Entwurf für Wahlrechtsreform: Weg vom XXL-Bundestag
Das Parlament soll wieder auf sein Normalmaß schrumpfen. Ein Gesetzentwurf von Rot-Grün-Gelb sieht künftig 598 statt der derzeit 736 Abgeordneten vor.
Der Gesetzentwurf von SPD, Grünen und FDP sieht nun vor, dass es künftig keine Überhang- und Ausgleichsmandate mehr geben soll. Dies kann zur Folge haben, dass in einem Wahlkreis direkt gewählte Abgeordnete keinen Sitz im Bundestag erhalten werden.
Die Vorsitzenden der Ampel-Fraktionen im Bundestag schickten den Gesetzentwurf am Sonntag an CDU/CSU-Fraktionschef Friedrich Merz (CDU). In einem Schreiben boten sie Gespräche darüber an. „Die Fraktionen der demokratischen Mitte eint, eine massive Vergrößerung des Bundestages über seine gesetzliche Regelgröße für zukünftige Bundestagswahlen vermeiden zu wollen“, heißt es darin. „Deshalb möchten wir für die nächste Bundestagswahl eine Lösung finden, die breit getragen werden kann.“ Brief und Gesetzentwurf liegen der Deutschen Presse-Agentur in Berlin vor.
Überhangmandate entstehen, wenn eine Partei über die Erststimmen mehr Mandate erringt, als ihr nach dem Zweitstimmenergebnis zustehen. Diese zusätzlichen Mandate darf die Partei behalten. Die anderen Parteien erhalten dafür Ausgleichsmandate.
Aktuell ist der Bundestag eines der größten Parlamente der Welt. Nach dem Gesetzentwurf bleibt es bei der bisherigen Einteilung in 299 Wahlkreise und bei zwei Stimmen, die jede Wählerin und jeder Wähler vergeben kann. Für die Sitzverteilung im Bundestag sollen künftig allein die Zweitstimmen ausschlaggebend sein. Sie werden im Entwurf „Hauptstimmen“ genannt, die Erststimmen heißen „Wahlkreisstimmen“.

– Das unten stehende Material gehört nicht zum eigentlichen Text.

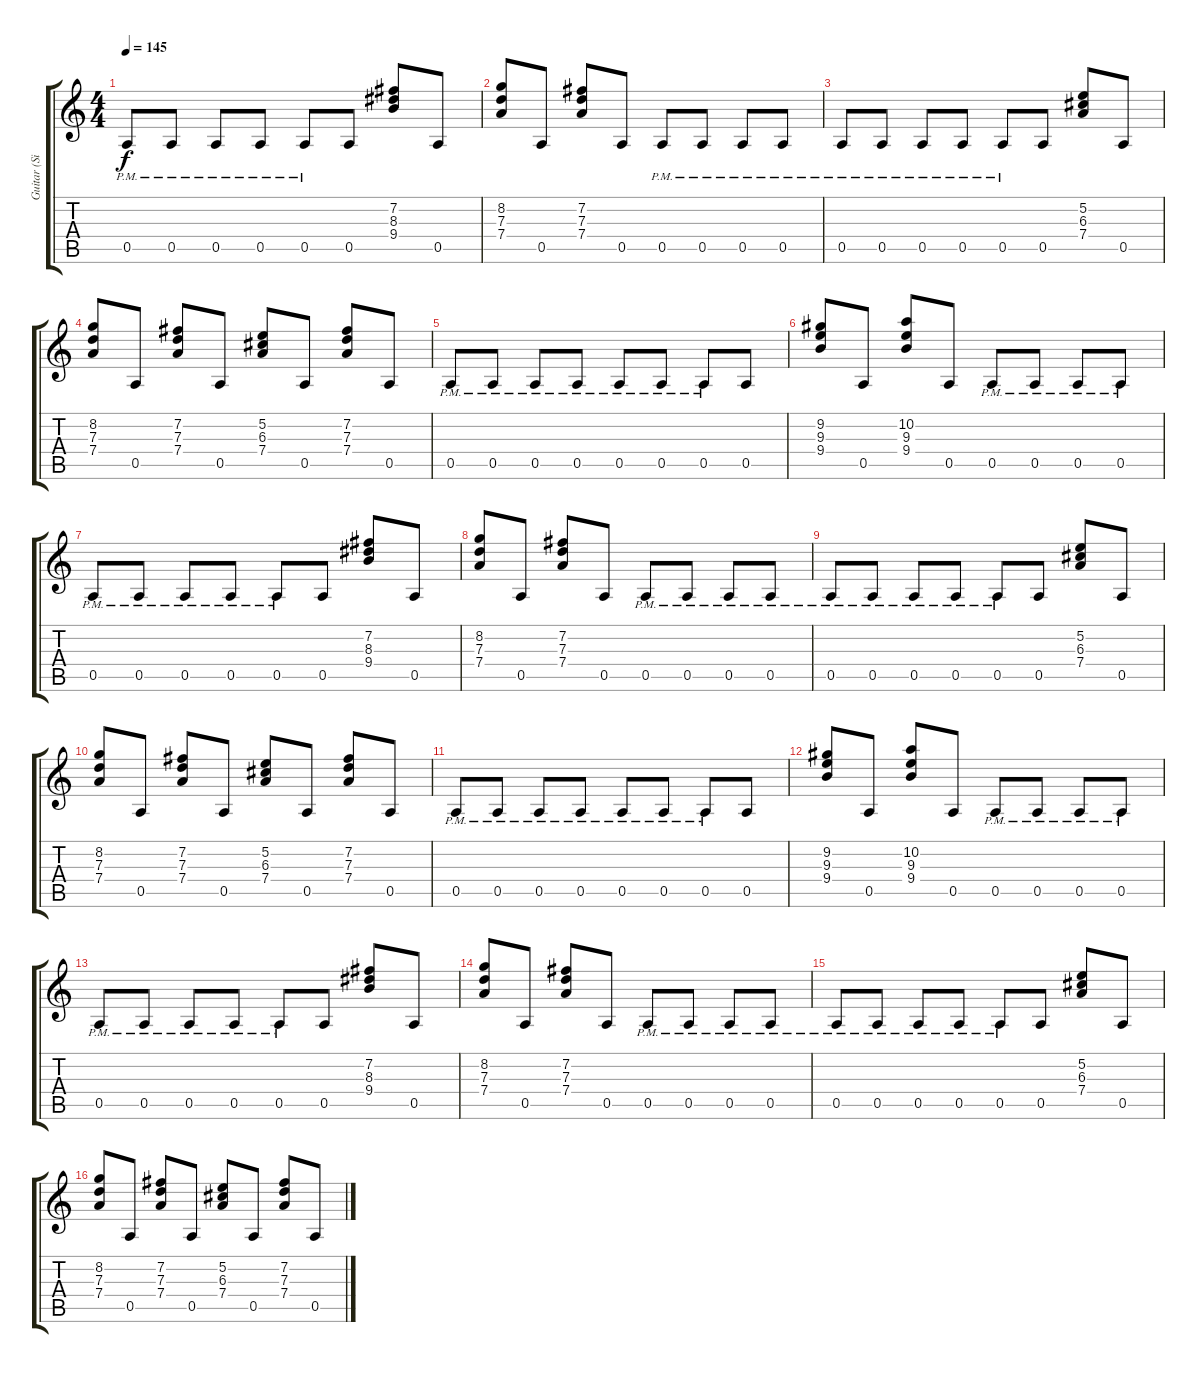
\track ("Guitar (Sim)" "Guitar (Si") {instrument overdrivenguitar}
\staff {score tabs}
\tuning (E4 B3 G3 D3 A2 E2) {hide}
\ts (4 4)
\tempo 145
\clef g2
\ks c
0.5{pm}.8{dy f} 0.5{pm}.8 0.5{pm}.8 0.5{pm}.8 0.5{pm}.8 0.5.8 (7.2 8.3 9.4).8 0.5.8 |
(8.2 7.3 7.4).8 0.5.8 (7.2 7.3 7.4).8 0.5.8 0.5{pm}.8 0.5{pm}.8 0.5{pm}.8 0.5{pm}.8 |
0.5{pm}.8 0.5{pm}.8 0.5{pm}.8 0.5{pm}.8 0.5{pm}.8 0.5.8 (5.2 6.3 7.4).8 0.5.8 |
(8.2 7.3 7.4).8 0.5.8 (7.2 7.3 7.4).8{volume 5} 0.5.8 (5.2 6.3 7.4).8 0.5.8 (7.2 7.3 7.4).8 0.5.8 |
0.5{pm}.8 0.5{pm}.8 0.5{pm}.8 0.5{pm}.8 0.5{pm}.8 0.5{pm}.8 0.5{pm}.8 0.5.8 |
(9.2 9.3 9.4).8 0.5.8 (10.2 9.3 9.4).8 0.5.8 0.5{pm}.8 0.5{pm}.8 0.5{pm}.8 0.5{pm}.8 |
0.5{pm}.8 0.5{pm}.8 0.5{pm}.8 0.5{pm}.8 0.5{pm}.8 0.5.8 (7.2 8.3 9.4).8 0.5.8 |
(8.2 7.3 7.4).8 0.5.8 (7.2 7.3 7.4).8 0.5.8{volume 2} 0.5{pm}.8 0.5{pm}.8 0.5{pm}.8 0.5{pm}.8 |
0.5{pm}.8 0.5{pm}.8 0.5{pm}.8 0.5{pm}.8 0.5{pm}.8 0.5.8 (5.2 6.3 7.4).8 0.5.8 |
(8.2 7.3 7.4).8 0.5.8 (7.2 7.3 7.4).8 0.5.8 (5.2 6.3 7.4).8 0.5.8 (7.2 7.3 7.4).8 0.5.8 |
0.5{pm}.8 0.5{pm}.8 0.5{pm}.8 0.5{pm}.8 0.5{pm}.8 0.5{pm}.8 0.5{pm}.8 0.5.8 |
(9.2 9.3 9.4).8 0.5.8 (10.2 9.3 9.4).8 0.5.8 0.5{pm}.8{volume 2} 0.5{pm}.8 0.5{pm}.8 0.5{pm}.8 |
0.5{pm}.8 0.5{pm}.8 0.5{pm}.8 0.5{pm}.8 0.5{pm}.8 0.5.8 (7.2 8.3 9.4).8 0.5.8 |
(8.2 7.3 7.4).8 0.5.8 (7.2 7.3 7.4).8 0.5.8 0.5{pm}.8 0.5{pm}.8 0.5{pm}.8 0.5{pm}.8 |
0.5{pm}.8 0.5{pm}.8 0.5{pm}.8 0.5{pm}.8 0.5{pm}.8 0.5.8 (5.2 6.3 7.4).8 0.5.8 |
(8.2 7.3 7.4).8 0.5.8 (7.2 7.3 7.4).8 0.5.8 (5.2 6.3 7.4).8 0.5.8{volume 1} (7.2 7.3 7.4).8 0.5.8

Über das Hauptstimmenergebnis wird berechnet, wie viele der 598 Mandate jeder Partei bundesweit zustehen und wie sich diese auf die einzelnen Landeslisten verteilen. Gewinnt eine Partei weniger Wahlkreise direkt, als ihr Mandate zustehen, werden die restlichen Mandate über die Liste verteilt.
Gewinnt sie aber mehr Wahlkreise direkt, als Sitze nach dem Hauptstimmenergebnis auf sie entfallen, gehen die Kandidatinnen und Kandidaten mit dem schlechtesten Wahlkreisstimmenergebnis leer aus. „Die erfolgreiche Kandidatur im Wahlkreis setzt also künftig neben der relativen Mehrheit eine Deckung durch Hauptstimmen voraus“, heißt es dazu im Gesetzentwurf.
Der Verzicht auf Überhang- und Ausgleichsmandate würde alle Parteien treffen. Bei der Bundestagswahl 2021 gab es davon 138. Davon entfielen auf die Union 41, auf die SPD 36, auf die Grünen 24, auf die FDP 16, auf die AfD 14 und auf die Linke 7.
Der Gesetzentwurf soll in dieser Woche von den Fraktionen beraten werden. Er dürfte auch in den Reihen der Ampel nicht auf ungeteilte Zustimmung stoßen, weil sich Abgeordnete ausrechnen können, dass sie mit den neuen Regeln bei der nächsten Wahl ihr Mandat verlieren werden.
Noch größer dürfte der Widerstand bei der Union werden. CDU und vor allem CSU haben in den vergangenen beiden Legislaturperioden eine wirksame Wahlrechtsreform verhindert, weil sie von den geltenden Regelungen am meisten profitierten. Sie ließen sogar Reformversuche der Bundestagspräsidenten Norbert Lammert und Wolfgang Schäuble (beide CDU) ins Leere laufen.
„Die Zeit der Ausreden für eine echte Wahlrechtsreform muss vorbei sein. Der Deutsche Bundestag muss kleiner werden“, sagte am Sonntag Konstantin Kuhle, der Obmann der FDP in der Bundestags-Kommission zur Reform des Wahlrechts und zur Modernisierung der Parlamentsarbeit. Die Ampel-Fraktionen zeigten hierfür jetzt einen Weg auf und machten der Union ein konkretes Gesprächsangebot. „Wir wollen, dass eine Reform des Bundestagswahlrechts von einer breiten Mehrheit des Parlaments beschlossen wird, um die Akzeptanz des neuen Wahlrechts sicher zu stellen“, betonte Kuhle.